En Colombia, experiencias apoyadas por universidades y organizaciones ambientales muestran que los sistemas agroecológicos fortalecen las economías rurales y reducen la dependencia de insumos importados. Investigadores del sector agrario destacan que estos modelos generan ingresos estables, mejoran la nutrición local y contribuyen a la conservación de paisajes estratégicos como páramos, bosques secos y zonas de amortiguación de áreas protegidas.


No obstante, la agroecología enfrenta obstáculos estructurales. Las políticas públicas suelen favorecer la agricultura industrial, el acceso desigual a la tierra persiste y los mercados siguen concentrados en grandes cadenas de distribución.

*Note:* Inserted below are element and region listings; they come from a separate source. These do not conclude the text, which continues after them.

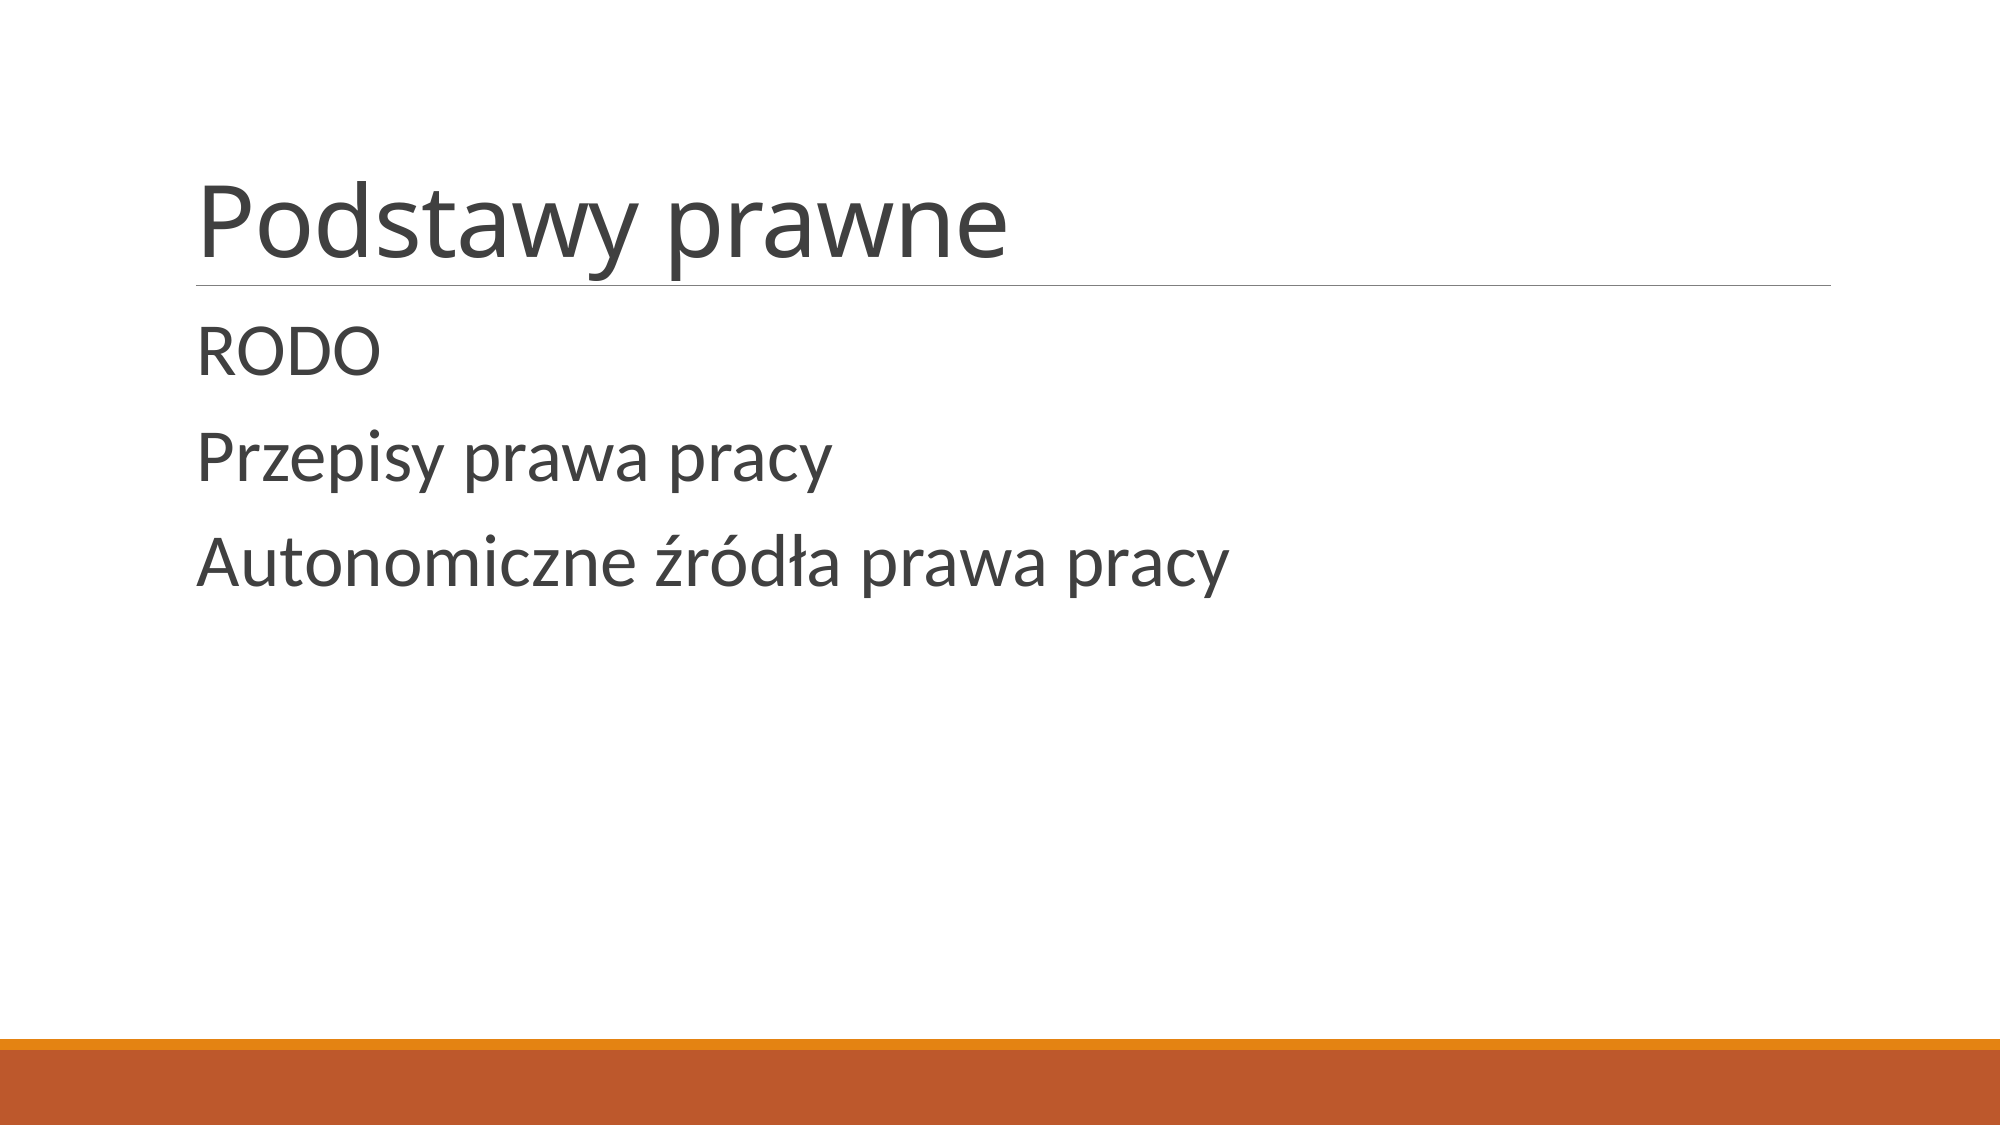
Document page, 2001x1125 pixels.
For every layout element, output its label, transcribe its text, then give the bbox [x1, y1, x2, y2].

title Podstawy prawne [180, 47, 1831, 286]
list RODO Przepisy prawa pracy Autonomiczne źródła prawa pracy [180, 302, 1831, 963]
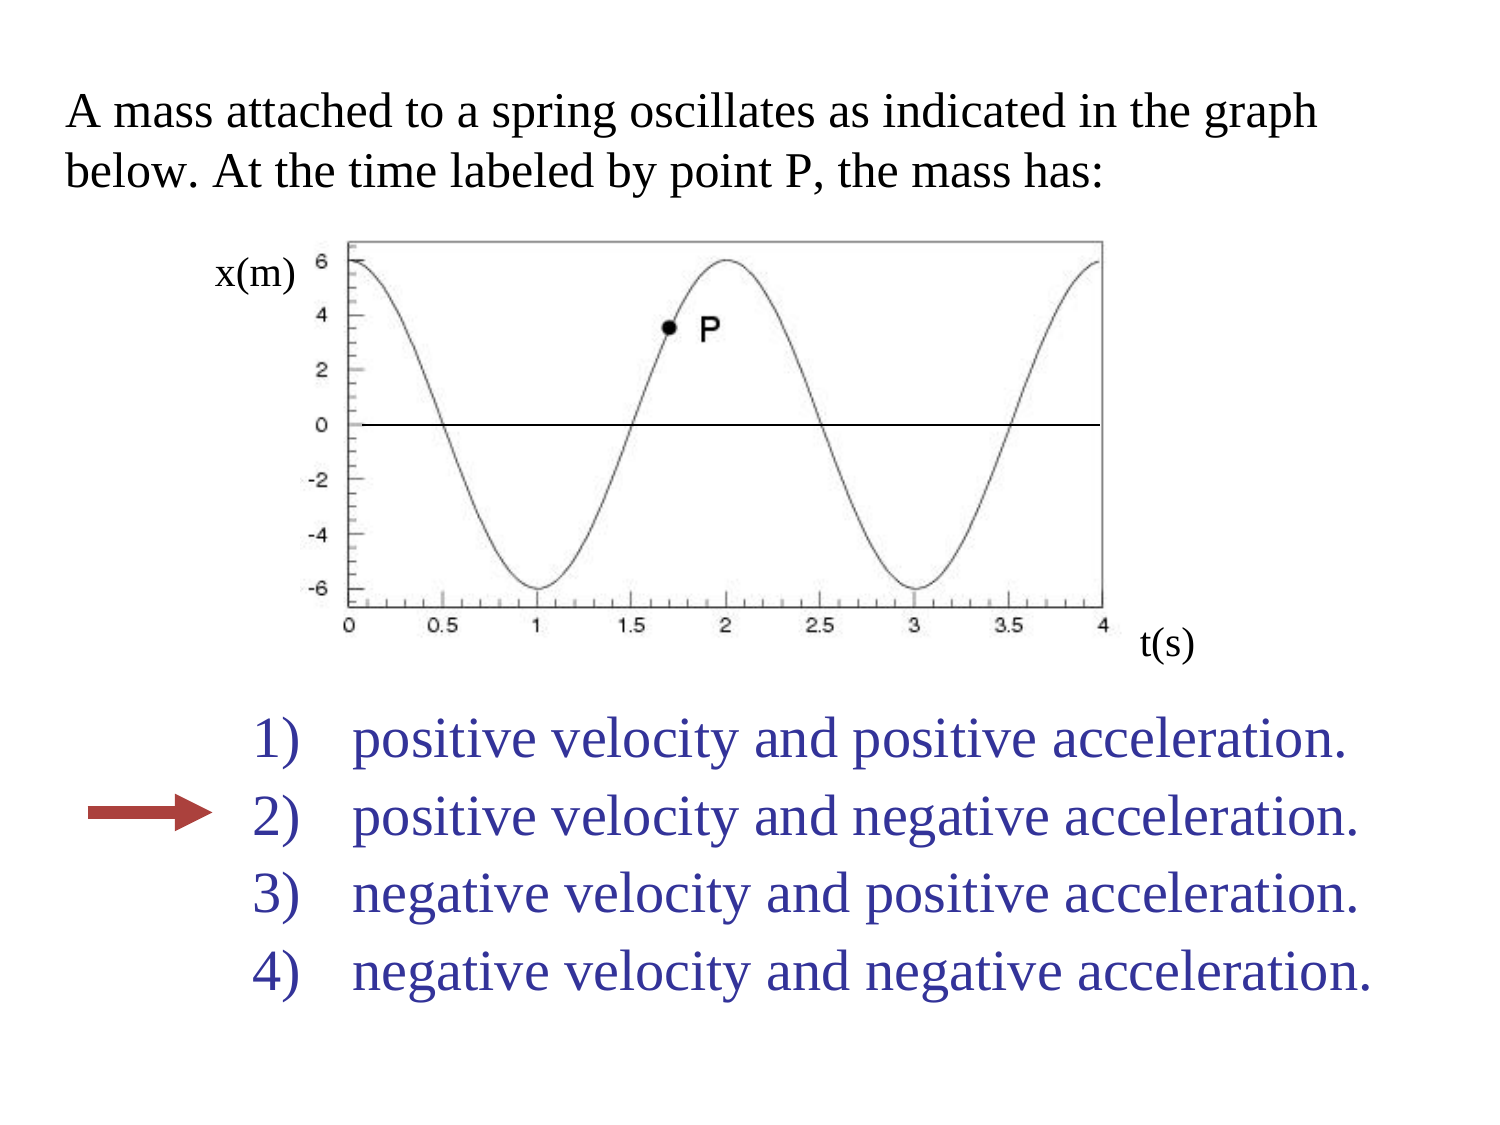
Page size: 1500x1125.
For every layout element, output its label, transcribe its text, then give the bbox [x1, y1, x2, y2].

list positive velocity and positive acceleration. positive velocity and negative acceleration. negative velocity and positive acceleration. negative velocity and negative acceleration. [237, 699, 1438, 1063]
text_box t(s) [1125, 607, 1211, 674]
title A mass attached to a spring oscillates as indicated in the graph below. At the time labeled by point P, the mass has: [49, 0, 1438, 276]
text_box x(m) [200, 237, 312, 304]
picture [300, 212, 1144, 684]
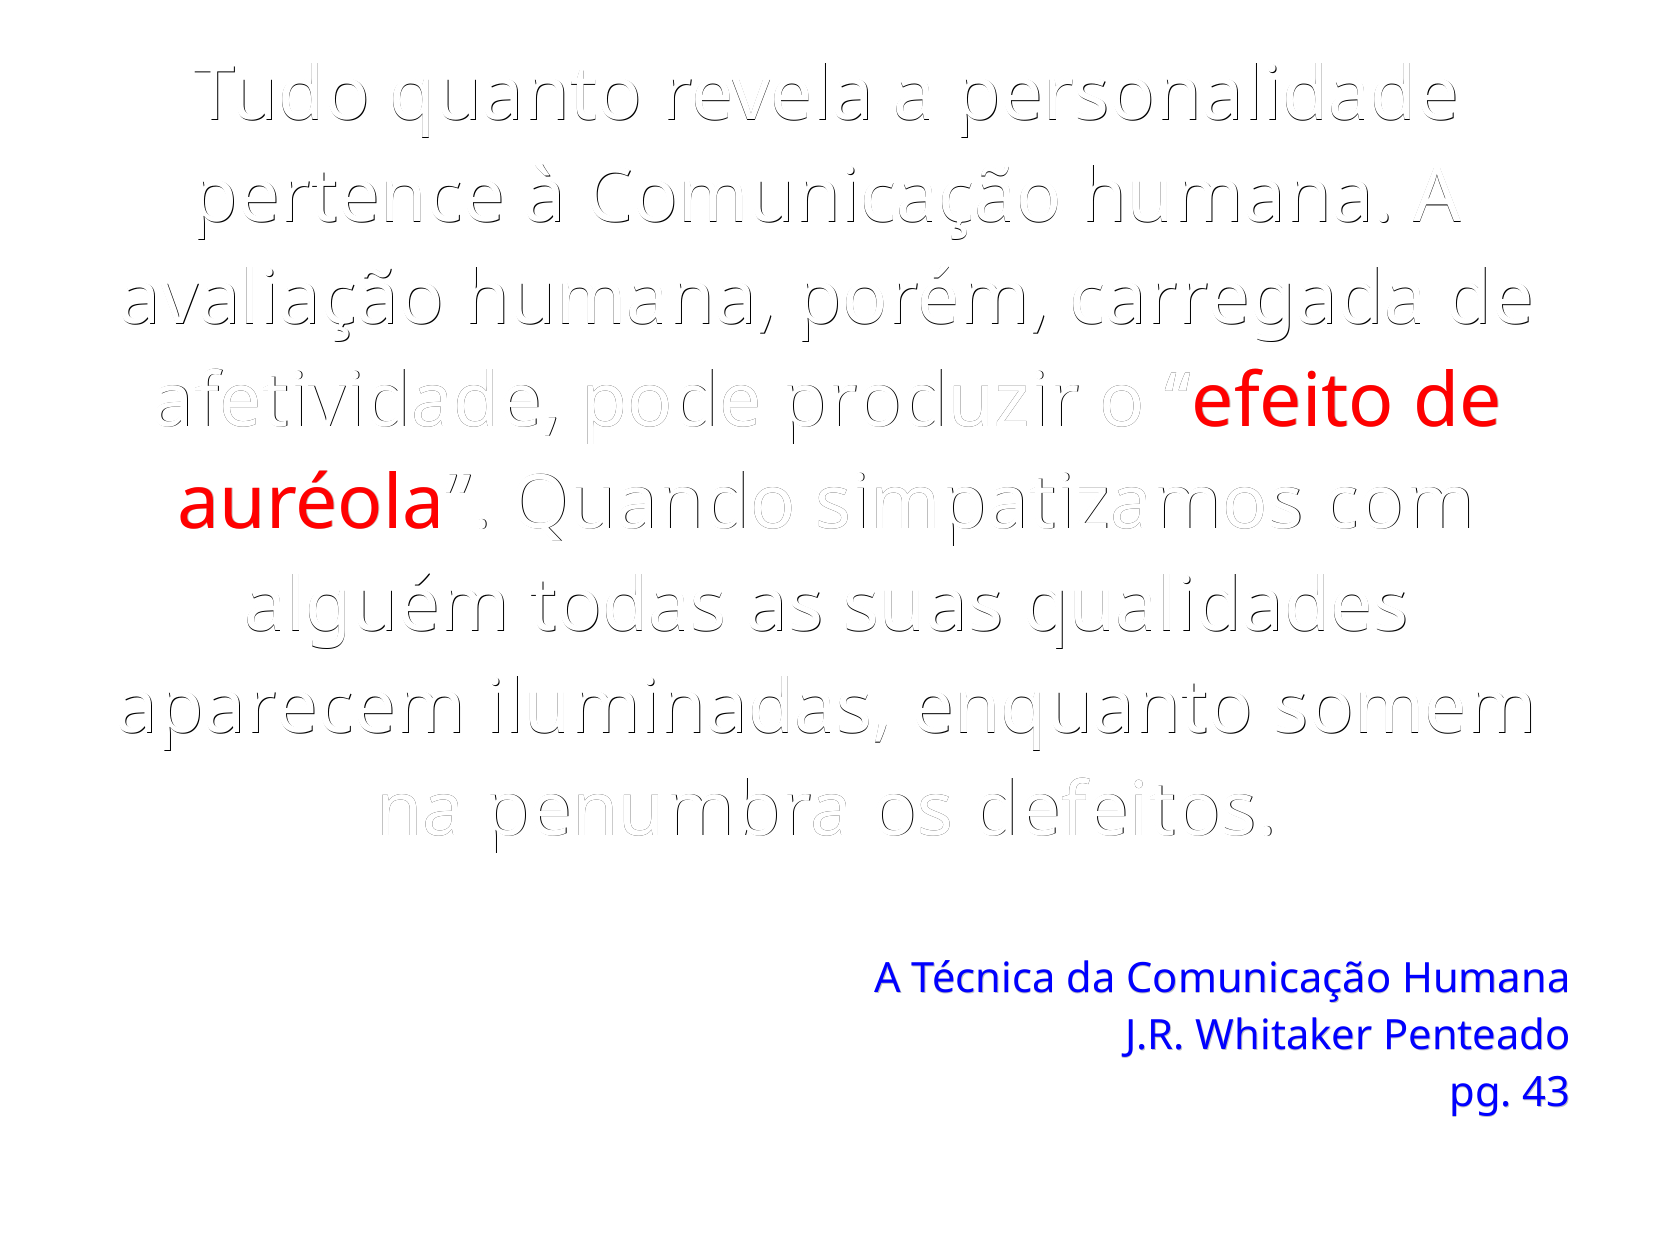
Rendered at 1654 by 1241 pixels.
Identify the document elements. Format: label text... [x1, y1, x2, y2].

subtitle Tudo quanto revela a personalidade pertence à Comunicação humana. A avaliação humana, porém, carregada de afetividade, pode produzir o “efeito de auréola”. Quando simpatizamos com alguém todas as suas qualidades aparecem iluminadas, enquanto somem na penumbra os defeitos. A Técnica da Comunicação Humana J.R. Whitaker Penteado pg. 43 [82, 49, 1571, 1109]
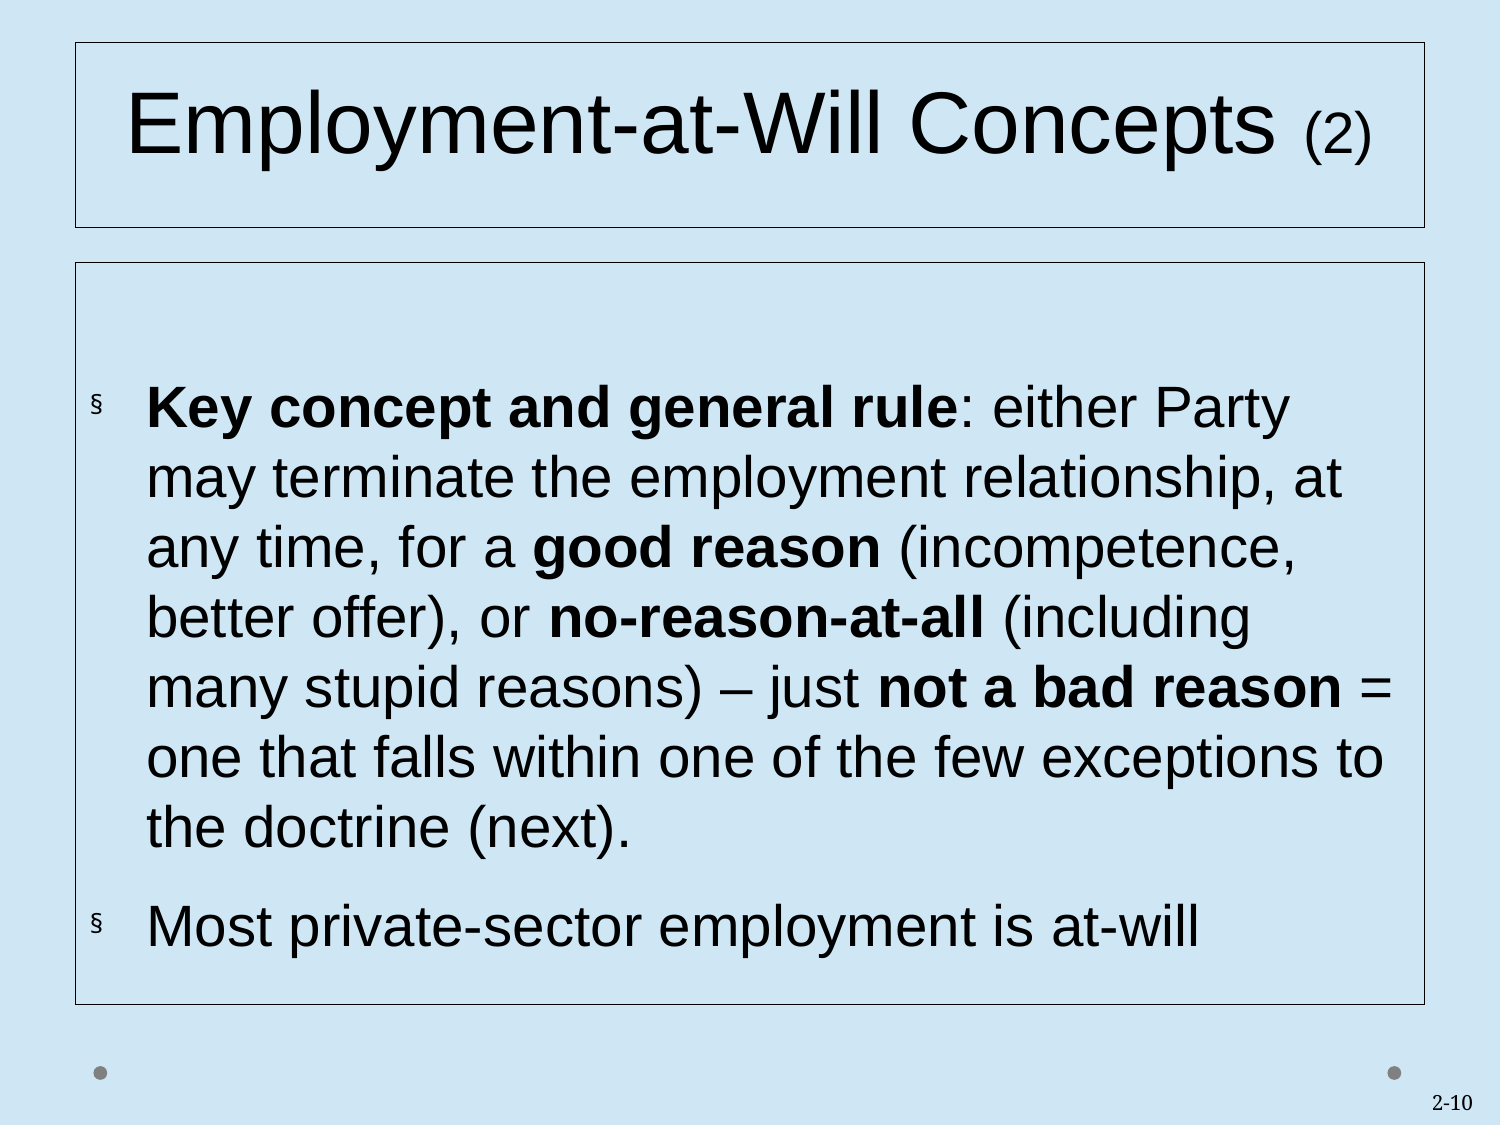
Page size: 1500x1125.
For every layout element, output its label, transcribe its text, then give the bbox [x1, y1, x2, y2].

title Employment-at-Will Concepts (2) [75, 42, 1425, 228]
list Key concept and general rule: either Party may terminate the employment relationship, at any time, for a good reason (incompetence, better offer), or no-reason-at-all (including many stupid reasons) – just not a bad reason = one that falls within one of the few exceptions to the doctrine (next). Most private-sector employment is at-will [75, 262, 1425, 1005]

Expertos en desarrollo rural advierten que, sin apoyo institucional, financiamiento y acceso a mercados justos, la transición hacia sistemas alimentarios sostenibles avanza con demasiada lentitud.


A pesar de estas barreras, el consenso científico sobre la necesidad de transformar el sistema alimentario es cada vez más sólido. El Panel Intergubernamental sobre Cambio Climático ha subrayado que no es posible enfrentar la crisis climática sin cambiar la forma en que producimos alimentos. La agroecología se presenta así no como una opción marginal, sino como una estrategia central para el futuro.


En Observatorium Ambiental entendemos que producir alimentos no debería implicar destruir los ecosistemas que los hacen posibles. La agroecología demuestra que es viable alimentar a la población respetando los límites del planeta y fortaleciendo la autonomía de las comunidades.

Cuando la tierra es cuidada con conocimiento y respeto, el alimento deja de ser mercancía y vuelve a ser vida.